The late crooner - who passed away in 1977 at the age of 74 - achieved the highest-selling single of all time with the festive classic but his nephew Howard Crosby has revealed how his uncle once performed it in an open-air field in France in 1944 for thousands of soldiers and struggled to get through it.
He told Fox News Digital: "I asked Uncle Bing one time, 'What was the single most difficult thing you ever had to do in your career?' We were out playing golf one day, and I didn't know what he was going to say.
"I didn't know if he was going to say, 'Well, it was, you know, learning lines for the movies or working with a difficult director.
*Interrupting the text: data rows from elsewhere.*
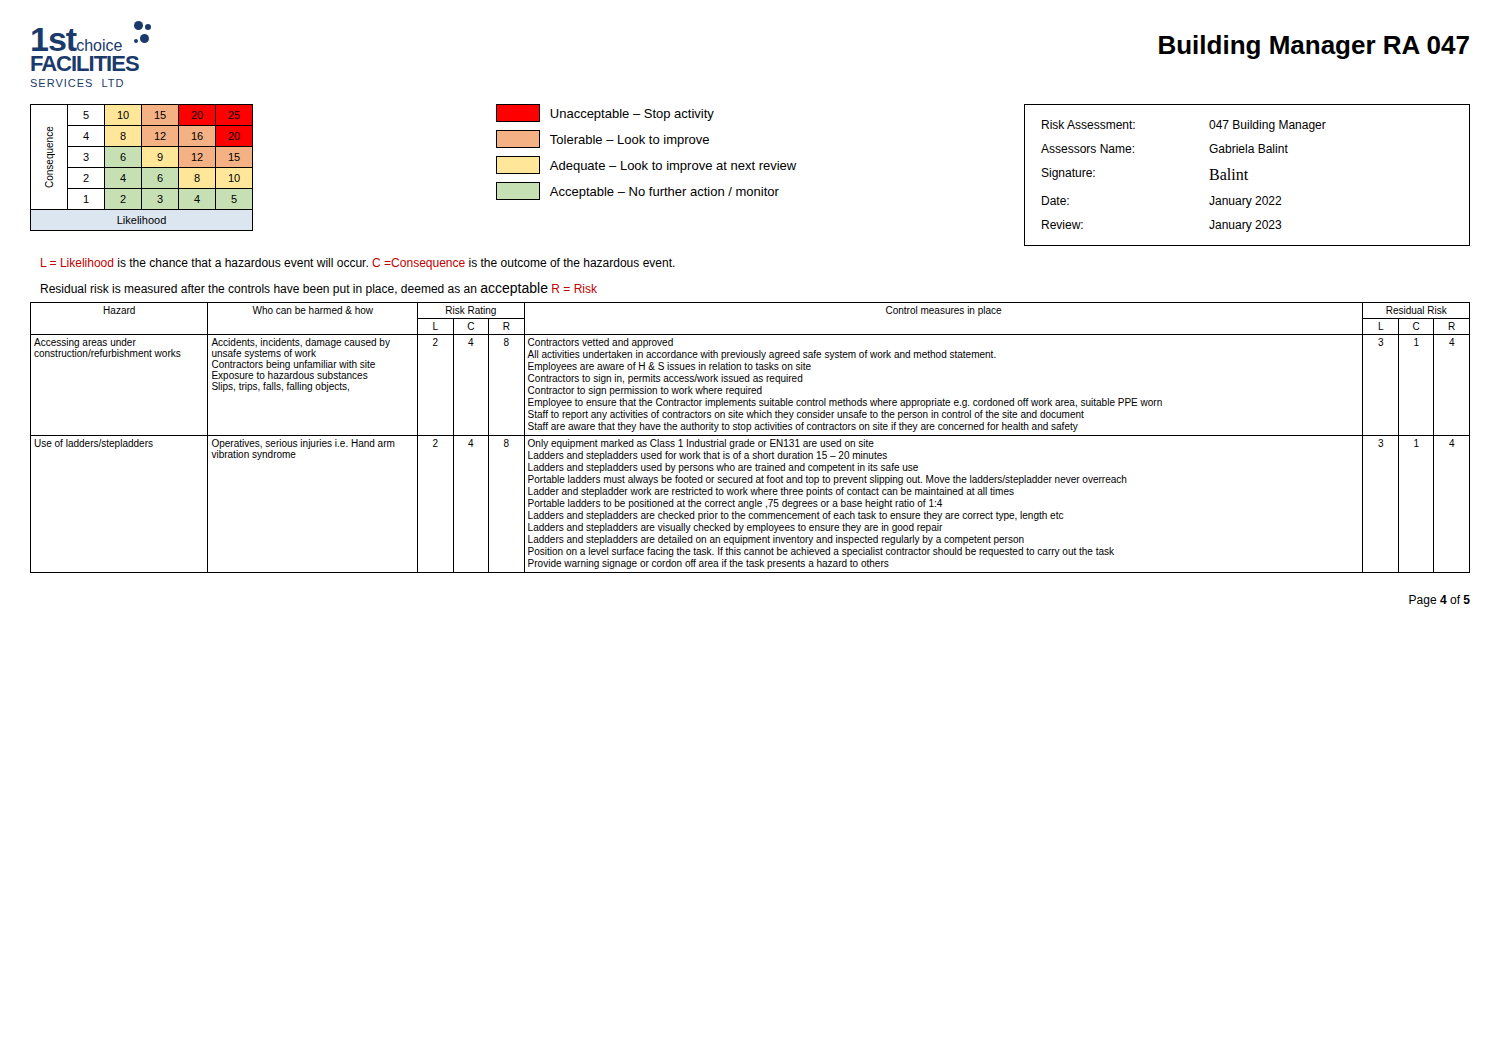1st choice
FACILITIES
SERVICES LTD
Building Manager RA 047
| Consequence | 5 | 10 | 15 | 20 | 25 |
| 4 | 8 | 12 | 16 | 20 |
| 3 | 6 | 9 | 12 | 15 |
| 2 | 4 | 6 | 8 | 10 |
| 1 | 2 | 3 | 4 | 5 |
| Likelihood |
Unacceptable – Stop activity
Tolerable – Look to improve
Adequate – Look to improve at next review
Acceptable – No further action / monitor
| Risk Assessment: | 047 Building Manager |
| Assessors Name: | Gabriela Balint |
| Signature: | Balint |
| Date: | January 2022 |
| Review: | January 2023 |
L = Likelihood is the chance that a hazardous event will occur. C =Consequence is the outcome of the hazardous event.
Residual risk is measured after the controls have been put in place, deemed as an acceptable R = Risk
| Hazard | Who can be harmed & how | Risk Rating | Control measures in place | Residual Risk |
| --- | --- | --- | --- | --- |
| L | C | R | L | C | R |
| Accessing areas under construction/refurbishment works | Accidents, incidents, damage caused by unsafe systems of work Contractors being unfamiliar with site Exposure to hazardous substances Slips, trips, falls, falling objects, | 2 | 4 | 8 | Contractors vetted and approved All activities undertaken in accordance with previously agreed safe system of work and method statement. Employees are aware of H & S issues in relation to tasks on site Contractors to sign in, permits access/work issued as required Contractor to sign permission to work where required Employee to ensure that the Contractor implements suitable control methods where appropriate e.g. cordoned off work area, suitable PPE worn Staff to report any activities of contractors on site which they consider unsafe to the person in control of the site and document Staff are aware that they have the authority to stop activities of contractors on site if they are concerned for health and safety | 3 | 1 | 4 |
| Use of ladders/stepladders | Operatives, serious injuries i.e. Hand arm vibration syndrome | 2 | 4 | 8 | Only equipment marked as Class 1 Industrial grade or EN131 are used on site Ladders and stepladders used for work that is of a short duration 15 – 20 minutes Ladders and stepladders used by persons who are trained and competent in its safe use Portable ladders must always be footed or secured at foot and top to prevent slipping out. Move the ladders/stepladder never overreach Ladder and stepladder work are restricted to work where three points of contact can be maintained at all times Portable ladders to be positioned at the correct angle ,75 degrees or a base height ratio of 1:4 Ladders and stepladders are checked prior to the commencement of each task to ensure they are correct type, length etc Ladders and stepladders are visually checked by employees to ensure they are in good repair Ladders and stepladders are detailed on an equipment inventory and inspected regularly by a competent person Position on a level surface facing the task. If this cannot be achieved a specialist contractor should be requested to carry out the task Provide warning signage or cordon off area if the task presents a hazard to others | 3 | 1 | 4 |
Page 4 of 5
"He didn't have to think about it at all. He said, 'Well, 1944, we were over with the USO troupe.' And he said, 'We gave an open-air concert for 15,000 GIs and British Tommies in an open-air field in France.
"Dinah Shaw and the Andrews Sisters were there. and we had a lot of laughs and the boys were having a wonderful time, great fun.' But he said at the end of the show, 'I had to sing "White Christmas." And I had to get through the song with 15,000 guys in tears and not break up myself.
"And a lot of those boys died the next week in the Battle of the Bulge."
Almost a decade later, Bing starred in 'White Christmas' as a solider who performed the song to the troops in 1944, but the song was initially written for 'Holiday Inn' in 1942.
At the time, composer Irving Berlin was said to be "very nervous" about the now-festive standard, but Bing himself had no worries about it at all.
Howard said: "But when they got to 'White Christmas' and Irving Berlin played that, supposedly Bing said to him - because Irving was always very nervous about whether the songs would be successful or people would like them - apparently Bing said to him, 'Don't worry about that one, Irving, that song is going to do just fine."